I saw a former post to make a dict with an array as the values: append multiple values for one key in Python dictionary

I tried doing this in my code although I think the conditionals for even and odd as well as using an arcpy.SearchCursor is adding some complexity to the code:

import arcpy

#service location layer
fc = r"J:\Workspace\FAN3 sequencing3\gisdb\layers.gdb\Rts_239_241_314_GoLive"

# create variables

f1 = "Route"
f2 = "Ref_ID"
f3 = "Sequence"
f4 = "Street_Number"

# create containers

rSet = set()
eLinks = dict()
oLinks = dict()

# make a route list

with arcpy.da.SearchCursor(fc, f1) as cursor:
    for row in cursor:
        rSet.add(row[0])
    del row

# list of even side street sequences
eItems = []
eCheckStreet = []

# list of odd side street sequences
oItems = []
oCheckStreet = []

# make two dicts, one with links as keys holding sequence values for the even side of the street
# the other for the odd side of the street

for route in rSet:
    with arcpy.da.SearchCursor(fc, [f2,f3,f4]) as cursor:
        for row in cursor:
            if row[2] != '0' and int(row[2]) % 2 == 0:
                if row[0] in eLinks:
                    eLinks[str(row[0])].append(row[1])

### INPUT DATA
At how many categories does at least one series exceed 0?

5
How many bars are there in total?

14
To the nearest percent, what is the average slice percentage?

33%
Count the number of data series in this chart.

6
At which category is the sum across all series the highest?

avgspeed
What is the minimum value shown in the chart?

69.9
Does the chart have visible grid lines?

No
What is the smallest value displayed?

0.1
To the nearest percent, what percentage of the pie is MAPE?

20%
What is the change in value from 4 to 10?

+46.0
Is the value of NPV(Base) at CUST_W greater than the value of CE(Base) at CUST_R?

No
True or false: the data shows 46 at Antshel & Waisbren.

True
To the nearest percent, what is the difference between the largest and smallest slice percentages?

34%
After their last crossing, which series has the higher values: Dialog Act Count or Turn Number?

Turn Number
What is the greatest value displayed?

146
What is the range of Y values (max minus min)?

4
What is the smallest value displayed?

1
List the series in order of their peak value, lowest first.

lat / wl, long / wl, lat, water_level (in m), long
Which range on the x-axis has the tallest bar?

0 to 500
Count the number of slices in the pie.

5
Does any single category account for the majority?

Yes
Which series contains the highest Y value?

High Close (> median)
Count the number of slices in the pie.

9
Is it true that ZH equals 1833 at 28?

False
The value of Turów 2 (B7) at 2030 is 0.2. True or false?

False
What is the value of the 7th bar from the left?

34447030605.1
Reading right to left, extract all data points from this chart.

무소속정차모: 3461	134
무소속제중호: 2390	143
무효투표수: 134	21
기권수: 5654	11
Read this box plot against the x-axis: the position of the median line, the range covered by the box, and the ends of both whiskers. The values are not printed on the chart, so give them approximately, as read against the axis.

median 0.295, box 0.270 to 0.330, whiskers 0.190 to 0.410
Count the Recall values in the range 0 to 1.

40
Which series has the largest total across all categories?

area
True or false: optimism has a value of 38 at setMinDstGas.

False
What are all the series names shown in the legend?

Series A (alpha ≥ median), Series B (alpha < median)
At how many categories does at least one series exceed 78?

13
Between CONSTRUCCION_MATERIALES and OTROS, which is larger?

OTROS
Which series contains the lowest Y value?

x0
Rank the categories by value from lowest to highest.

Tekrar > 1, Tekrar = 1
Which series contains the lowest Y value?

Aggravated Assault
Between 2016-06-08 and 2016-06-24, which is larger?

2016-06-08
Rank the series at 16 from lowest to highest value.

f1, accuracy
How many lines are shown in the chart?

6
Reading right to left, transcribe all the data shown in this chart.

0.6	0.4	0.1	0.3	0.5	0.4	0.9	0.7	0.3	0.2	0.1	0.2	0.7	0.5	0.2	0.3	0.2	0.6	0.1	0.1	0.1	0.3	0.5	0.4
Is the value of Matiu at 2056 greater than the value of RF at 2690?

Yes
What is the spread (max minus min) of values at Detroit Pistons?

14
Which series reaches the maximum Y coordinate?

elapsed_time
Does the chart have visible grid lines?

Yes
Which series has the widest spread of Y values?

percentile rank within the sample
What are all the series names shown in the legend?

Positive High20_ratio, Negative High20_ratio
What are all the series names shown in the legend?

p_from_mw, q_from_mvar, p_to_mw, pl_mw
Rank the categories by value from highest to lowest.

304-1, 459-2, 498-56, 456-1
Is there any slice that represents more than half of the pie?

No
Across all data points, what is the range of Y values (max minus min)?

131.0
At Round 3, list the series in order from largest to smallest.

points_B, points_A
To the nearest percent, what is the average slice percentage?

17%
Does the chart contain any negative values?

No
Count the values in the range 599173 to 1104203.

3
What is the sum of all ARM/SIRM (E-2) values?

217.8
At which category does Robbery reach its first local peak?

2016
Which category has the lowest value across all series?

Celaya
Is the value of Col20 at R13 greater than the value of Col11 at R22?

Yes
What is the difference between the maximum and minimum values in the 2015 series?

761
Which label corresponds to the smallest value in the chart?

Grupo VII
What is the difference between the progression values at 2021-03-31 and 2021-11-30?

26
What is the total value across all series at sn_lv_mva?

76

### WHAT IS EXPECTED
Give everything from "for route in" down to "eLinks[str(row[0])].append(row[1])" in the Python dictionary post again, swapping "eLinks" for "evenLinks" wherever it appears.

### RESULT FOR THIS EXERCISE
for route in rSet:
    with arcpy.da.SearchCursor(fc, [f2,f3,f4]) as cursor:
        for row in cursor:
            if row[2] != '0' and int(row[2]) % 2 == 0:
                if row[0] in evenLinks:
                    evenLinks[str(row[0])].append(row[1])